The Daily Stream: Good Omens Places Humanity In A Theological War

(Welcome to The Daily Stream, an ongoing series in which the /Film team shares what they've been watching, why it's worth checking out, and where you can stream it.)

The Series: Good Omens

Where You Can Stream It: Prime Video

The Pitch: I am eternally fascinated by stories that deconstruct biblical mythology. What I mean by that are narratives that plant their feet firmly on the ground, turn their gaze upwards to the heavens, and dare to dissect the material that had so much influence over my early years. But, and this is where the genre becomes a bit tricky for me, I find myself drawn to escapism over realism. Life is already so very exhausting, so why not approach the heavy stuff with a comforting veneer of fantasy? 

Enter "Good Omens." Based on the 1990 novel of the same name (well, almost the same name. The book also comes with the wordy subtitle "The Nice and Accurate Prophecies of Agnes Nutter, Witch") written by the late Terry Pratchett and the still-quite-living Neil Gaiman, the Prime Video miniseries follows a collection of hilariously inept characters as they attempt to stop judgement day. These characters include, but are not limited to, a professional descendant, a boy and his dog, a technological illiterate, a book shop owner, and a plant hobbyist. Or, well, perhaps this would be a better way to describe them for you: a witch, the antichrist and his hell hound, a witch hunter, an angel, and a demon

Why it's essential viewing

Let's pretend that there's only one rule for any visual reinterpretation to follow if it wishes to earn the fandom's approval. Stop making that face, I said let's pretend. In this beautifully simple playscape that we've created together, the pivotal standard that all adaptations must adhere to is "respect the source material, dammit." For some (I'm sure you can conjure at least five examples on your own without my having to list them), this bar is simply too high to bother with, but not for Prime Video's adapation of "Good Omens." Co-author of the novel Neil Gaiman himself wrote the screenplay — you can read it, if you like — for all six episodes. It doesn't get much closer to respecting the source material than that, now, does it? 

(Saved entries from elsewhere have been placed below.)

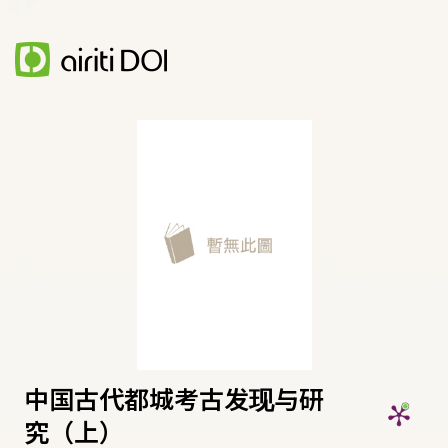
中国古代都城考古发现与研
究（上）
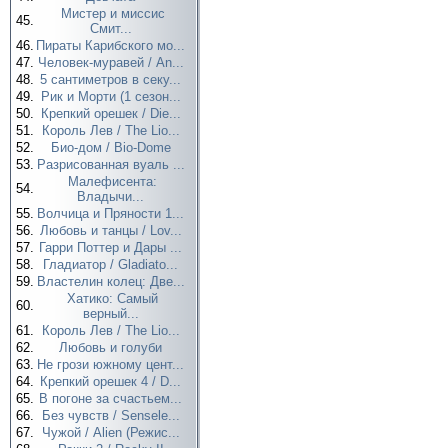
Мистер и миссис
45.
Смит...
46.
Пираты Карибского мо...
47.
Человек-муравей / An...
48.
5 сантиметров в секу...
49.
Рик и Морти (1 сезон...
50.
Крепкий орешек / Die...
51.
Король Лев / The Lio...
52.
Био-дом / Bio-Dome
53.
Разрисованная вуаль ...
Малефисента:
54.
Владычи...
55.
Волчица и Пряности 1...
56.
Любовь и танцы / Lov...
57.
Гарри Поттер и Дары ...
58.
Гладиатор / Gladiato...
59.
Властелин колец: Две...
Хатико: Самый
60.
верный...
61.
Король Лев / The Lio...
62.
Любовь и голуби
63.
Не грози южному цент...
64.
Крепкий орешек 4 / D...
65.
В погоне за счастьем...
66.
Без чувств / Sensele...
67.
Чужой / Alien (Режис...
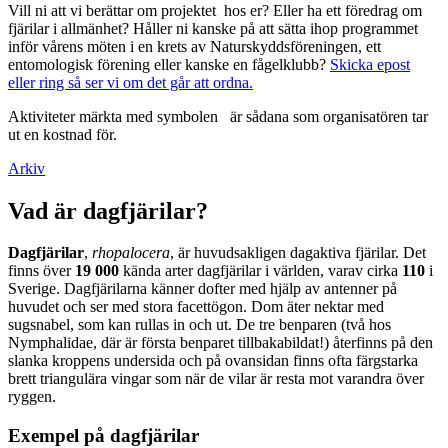
Vill ni att vi berättar om projektet hos er? Eller ha ett föredrag om
fjärilar i allmänhet? Håller ni kanske på att sätta ihop programmet
inför vårens möten i en krets av Naturskyddsföreningen, ett
entomologisk förening eller kanske en fågelklubb?
Skicka epost
eller ring så ser vi om det går att ordna.
Aktiviteter märkta med symbolen
är sådana som organisatören tar
ut en kostnad för.
Arkiv
Vad är dagfjärilar?
Dagfjärilar
,
rhopalocera
, är huvudsakligen dagaktiva fjärilar. Det
finns över
19 000
kända arter dagfjärilar i världen, varav cirka
110
i
Sverige. Dagfjärilarna känner dofter med hjälp av antenner på
huvudet och ser med stora facettögon. Dom äter nektar med
sugsnabel, som kan rullas in och ut. De tre benparen (två hos
Nymphalidae, där är första benparet tillbakabildat!) återfinns på den
slanka kroppens undersida och på ovansidan finns ofta färgstarka
brett triangulära vingar som när de vilar är resta mot varandra över
ryggen.
Exempel på dagfjärilar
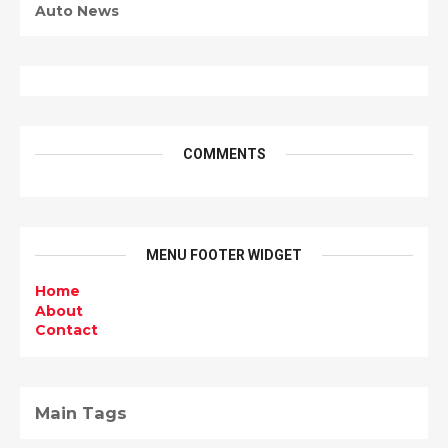
Auto News
COMMENTS
MENU FOOTER WIDGET
Home
About
Contact
Main Tags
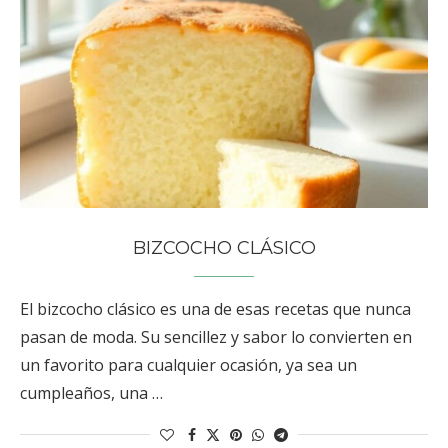
BIZCOCHO CLÁSICO
El bizcocho clásico es una de esas recetas que nunca
pasan de moda. Su sencillez y sabor lo convierten en
un favorito para cualquier ocasión, ya sea un
cumpleaños, una …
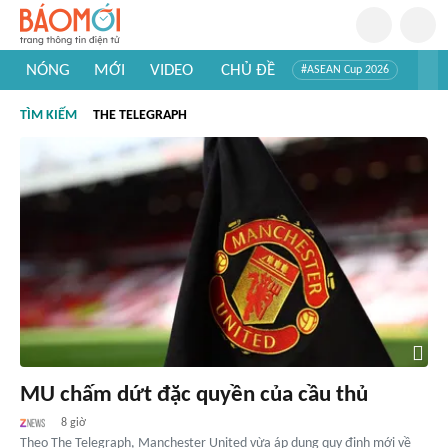
NÓNG
MỚI
VIDEO
CHỦ ĐỀ
#ASEAN Cup 2026
#Trí tuệ nhân tạo
#Mỹ - Iran
#Khám phá Việt Nam
TÌM KIẾM
THE TELEGRAPH
#Khám phá thế giới
MU chấm dứt đặc quyền của cầu thủ
8 giờ
Theo The Telegraph, Manchester United vừa áp dụng quy định mới về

Funneled through Gaiman, Prime Video's adaptation of "Good Omens" maintains the comic, and often poignant, wit that made the original work so powerful. Where additions are found, such as a larger role for the archangel Gabriel (Jon Hamm) in the miniseries than in the book, they are naturally integrated into the story. When an original author is involved, minor tweaks feel more permissible, like a deleted chapter finally coming to life

And that's what the story is all about: life. Specifically, human life, with all its flaws and fragility, yes, but also its fortitude and potential. "Good Omens" is never coy about the message that humanity does its best work when left untainted by occult influences, both of the demonic and the angelic variety. Which reminds me ...

The OG enemies to lovers

I confess there's another reason that I adore "Good Omens," and it has little to do with the deconstruction of Christian faith. Tumblr knows where this is going. Among the ensemble of endearingly dense protagonists are a demon and an angel, Crowley (David Tennant) and Aziraphale (Michael Sheen), respectively, and watching those two oblivious idiots flirt is my definition of therapy. 

For those who are less familiar with "Good Omens," Crowley and Aziraphale are stationed on Earth to take care of miscellaneous temptations/blessings and generally ensure that humanity doesn't veer too far toward the other side's way of doing things. Although functionally rivals, they realize that their miraculous efforts cancel each other out, which leads to them forming an uneasy truce, which, in turn, leads to friendship, which, in its own turn, leads to the longest slow burn romance in human history. They are literally the OG enemies to lovers.

Tennant and Sheen bring so much to these fascinating characters who are both willing to defy their "bosses" to prevent Earth from becoming a battlefield in an all-consuming holy war. Their relationship feels so organic, like the two actors really had been building chemistry for thousands of years. It's not all apocalypses and will-they-won't-they, either. Some of the best moments in "Good Omens" stem from Crowley and Aziraphale bantering about their respective side's extremist views and how they fall short of humanity's better balance. Hey, we found our way back to the deconstruction stuff after all.